B. LA MISE EN OEUVRE DE LA CONVENTION FISCALE DE 1964
Aux termes de l'article 11.2.c de la convention modifiée, est éligible au régime des travailleurs frontaliers la personne « résident d'un Etat contractant qui exerce son activité dans la zone frontalière de l'autre Etat contractant et qui a son foyer d'habitation permanent dans la zone frontalière du premier Etat. » Aucune exception ou dérogation à la règle n'est prévue par la convention.
Alors que l'exercice d'une partie des activités professionnelles hors de la zone frontalière faisait perdre le bénéfice du régime puisque que la convention ne prévoyait pas d'exception, aucune définition de la notion de « sortie de zone » n'était donnée.
Les autorités belges ont pour leur part, de 1998 à 2004, prévu la possibilité pour un frontalier de sortir jusqu'à quarante-cinq jours par an de la zone, dans le cadre de son activité professionnelle, sans perdre le bénéfice du régime.
Puis en 2004, une nouvelle interprétation des autorités belges s'est progressivement affirmée, aux termes de trois circulaires 2 ( * ) . La première a spécifié que l'activité devait être exercée de manière exclusive dans la zone frontalière de façon à interdire toute sortie. En conséquence, la qualité de travailleur frontalier est perdue dès lors que celui-ci quitte la zone frontalière, ne serait-ce que quelques instants, dans le cadre de son activité professionnelle. La seconde a confirmé la suppression de la règle des quarante-cinq et admet par tolérance quelques sorties exceptionnelles destinées notamment au besoin de formation sur deux journées.

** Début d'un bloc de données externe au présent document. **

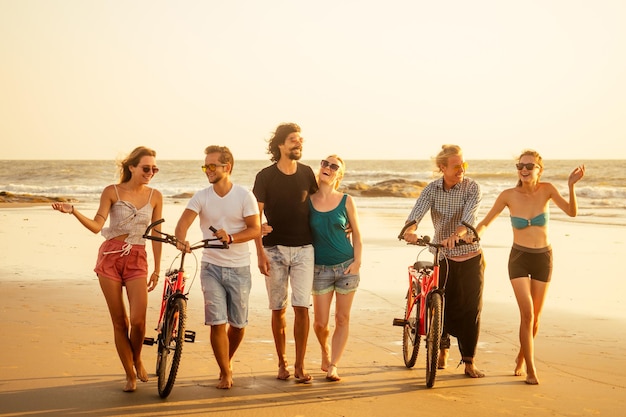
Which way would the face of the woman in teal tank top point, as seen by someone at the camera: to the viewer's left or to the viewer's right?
to the viewer's left

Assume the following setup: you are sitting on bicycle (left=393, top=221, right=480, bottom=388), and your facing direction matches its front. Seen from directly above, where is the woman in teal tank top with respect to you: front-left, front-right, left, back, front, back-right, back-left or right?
right

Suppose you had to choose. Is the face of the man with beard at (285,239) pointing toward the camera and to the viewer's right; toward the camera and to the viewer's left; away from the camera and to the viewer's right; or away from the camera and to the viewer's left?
toward the camera and to the viewer's right

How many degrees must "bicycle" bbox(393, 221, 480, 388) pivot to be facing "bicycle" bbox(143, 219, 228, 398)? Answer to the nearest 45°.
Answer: approximately 45° to its right

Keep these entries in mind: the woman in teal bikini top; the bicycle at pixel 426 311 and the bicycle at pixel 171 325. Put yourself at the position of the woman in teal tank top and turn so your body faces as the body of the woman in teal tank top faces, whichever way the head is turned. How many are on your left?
2

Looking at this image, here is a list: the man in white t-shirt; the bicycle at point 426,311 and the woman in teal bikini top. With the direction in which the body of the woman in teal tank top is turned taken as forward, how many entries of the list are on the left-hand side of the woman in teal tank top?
2

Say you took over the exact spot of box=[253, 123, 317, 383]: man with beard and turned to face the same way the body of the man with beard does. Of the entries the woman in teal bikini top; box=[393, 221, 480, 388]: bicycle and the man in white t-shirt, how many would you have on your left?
2

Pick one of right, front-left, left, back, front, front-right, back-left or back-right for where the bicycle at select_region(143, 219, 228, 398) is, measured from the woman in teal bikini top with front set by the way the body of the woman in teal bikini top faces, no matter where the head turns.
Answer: front-right

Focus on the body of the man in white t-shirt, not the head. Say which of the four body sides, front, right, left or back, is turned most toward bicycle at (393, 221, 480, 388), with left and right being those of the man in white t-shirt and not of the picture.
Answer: left
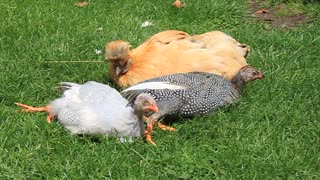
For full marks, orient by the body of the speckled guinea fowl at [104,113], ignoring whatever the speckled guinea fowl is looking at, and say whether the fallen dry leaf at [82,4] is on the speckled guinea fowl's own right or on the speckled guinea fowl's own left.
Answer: on the speckled guinea fowl's own left

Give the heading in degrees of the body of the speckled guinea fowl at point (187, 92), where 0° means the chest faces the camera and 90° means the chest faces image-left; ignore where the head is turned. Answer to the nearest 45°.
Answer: approximately 270°

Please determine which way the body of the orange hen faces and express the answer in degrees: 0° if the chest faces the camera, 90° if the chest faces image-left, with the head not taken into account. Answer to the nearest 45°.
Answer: approximately 90°

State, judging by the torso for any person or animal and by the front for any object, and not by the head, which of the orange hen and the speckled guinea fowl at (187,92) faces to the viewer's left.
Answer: the orange hen

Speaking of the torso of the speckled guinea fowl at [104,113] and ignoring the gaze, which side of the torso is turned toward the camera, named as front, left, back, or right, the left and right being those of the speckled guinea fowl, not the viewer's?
right

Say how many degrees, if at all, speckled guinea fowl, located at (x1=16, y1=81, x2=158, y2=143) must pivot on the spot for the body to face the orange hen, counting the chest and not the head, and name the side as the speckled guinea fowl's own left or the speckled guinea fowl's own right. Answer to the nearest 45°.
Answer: approximately 45° to the speckled guinea fowl's own left

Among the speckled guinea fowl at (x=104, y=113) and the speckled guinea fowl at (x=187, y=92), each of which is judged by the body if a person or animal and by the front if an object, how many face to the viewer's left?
0

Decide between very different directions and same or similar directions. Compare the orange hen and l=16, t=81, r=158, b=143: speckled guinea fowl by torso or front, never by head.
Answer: very different directions
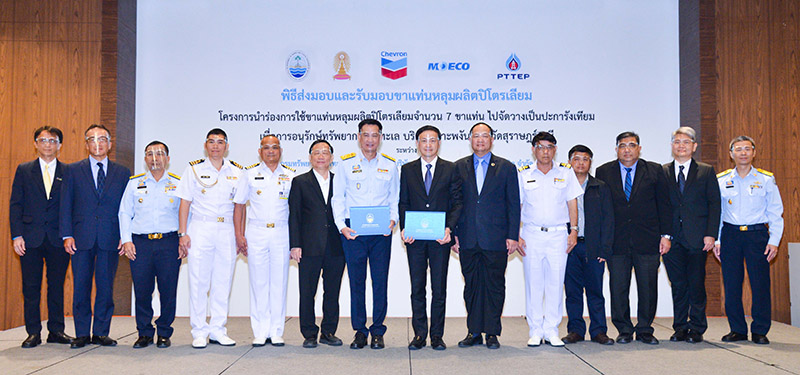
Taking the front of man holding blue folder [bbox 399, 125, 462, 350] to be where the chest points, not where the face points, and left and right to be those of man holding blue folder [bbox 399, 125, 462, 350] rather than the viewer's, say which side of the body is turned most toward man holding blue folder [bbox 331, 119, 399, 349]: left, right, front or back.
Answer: right

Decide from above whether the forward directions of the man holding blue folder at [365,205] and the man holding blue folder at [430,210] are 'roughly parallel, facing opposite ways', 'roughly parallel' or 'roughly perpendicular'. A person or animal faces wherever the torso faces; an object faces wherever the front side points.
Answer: roughly parallel

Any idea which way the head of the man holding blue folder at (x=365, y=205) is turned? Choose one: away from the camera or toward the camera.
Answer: toward the camera

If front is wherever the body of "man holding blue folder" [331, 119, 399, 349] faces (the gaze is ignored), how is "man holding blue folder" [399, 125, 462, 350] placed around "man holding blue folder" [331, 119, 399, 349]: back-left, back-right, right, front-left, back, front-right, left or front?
left

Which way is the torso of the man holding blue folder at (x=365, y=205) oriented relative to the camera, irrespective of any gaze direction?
toward the camera

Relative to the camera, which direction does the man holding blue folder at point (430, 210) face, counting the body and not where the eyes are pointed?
toward the camera

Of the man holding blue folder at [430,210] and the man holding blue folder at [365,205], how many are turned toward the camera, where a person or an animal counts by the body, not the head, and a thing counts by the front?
2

Cette nouvelle approche s'est accompagnée de nombreux contrôles fiscaux ainsi que de l'entrée en vigueur depuis le 1 er septembre 2006 d'une obligation déclarative incombant aux employeurs de salariés bénéficiant du régime de travailleur frontalier. Les contrôles et cette nouvelle obligation ont conduit de nombreux employeurs à appliquer systématiquement à leurs employés français la retenue à la source sur salaire, de l'ordre de 25 %, prévue par le droit belge.
Ce prélèvement systématique d'une retenue a entraîné une baisse brutale des salaires nets perçus par certains frontaliers . Les redressements subis ont créé de fortes tensions au sein de la communauté des travailleurs frontaliers. Celle-ci a mobilisé les élus, tandis que la Fédération des entreprises belges a fait part au Ministre belge de ses préoccupations.
Cette interprétation par les autorités belges de l'article précité visait non seulement à lutter contre les domiciliations abusives mais également à inciter la partie française à accepter un cycle de négociations tendant à revoir les modalités du régime.
En effet, le régime présente pour les autorités belges un coût budgétaire important lié à la fiscalisation des salaires des travailleurs concernés en France . En outre, l'écart d'imposition entre la Belgique et la France permet aux travailleurs frontaliers résidant en France d'accepter des salaires bruts moins élevés. Enfin, les autorités belges tendent à lutter contre une fraude importante. De nombreux salariés belges se domicilient fictivement en France ou sortent à dessein de la zone frontalière française où ils exercent leur activité, afin d'échapper à l'impôt belge sur le revenu.
C'est pourquoi, la Belgique a obtenu la renégociation des régimes frontaliers similaires avec les Pays-Bas et le Luxembourg.
Dès 2006, confrontée à la détérioration de la situation des travailleurs frontaliers résidant en France, l'administration fiscale française a sollicité l'ouverture de discussions afin de définir d'un commun accord des modalités pratiques raisonnables de nature à permettre aux travailleurs frontaliers, de part et d'autre, de bénéficier effectivement des dispositions de la convention.
Un premier projet a été signé le 13 décembre 2007 . Répondant à la mobilisation des entreprises flamandes, principaux employeurs des frontaliers français, pour le maintien du régime des travailleurs, la partie belge a exprimé, en avril 2008, le souhait de modifier l'avenant afin de repousser au 31 décembre 2011 la suppression du régime des travailleurs frontaliers pour de nouveaux entrants, au lieu du 31 décembre 2008.
Le nouvel avenant a ainsi pu être signé le 12 décembre 2008.
* 2 Circulaire de 14 janvier 2004, 25 mai 2005 et 11 août 2006.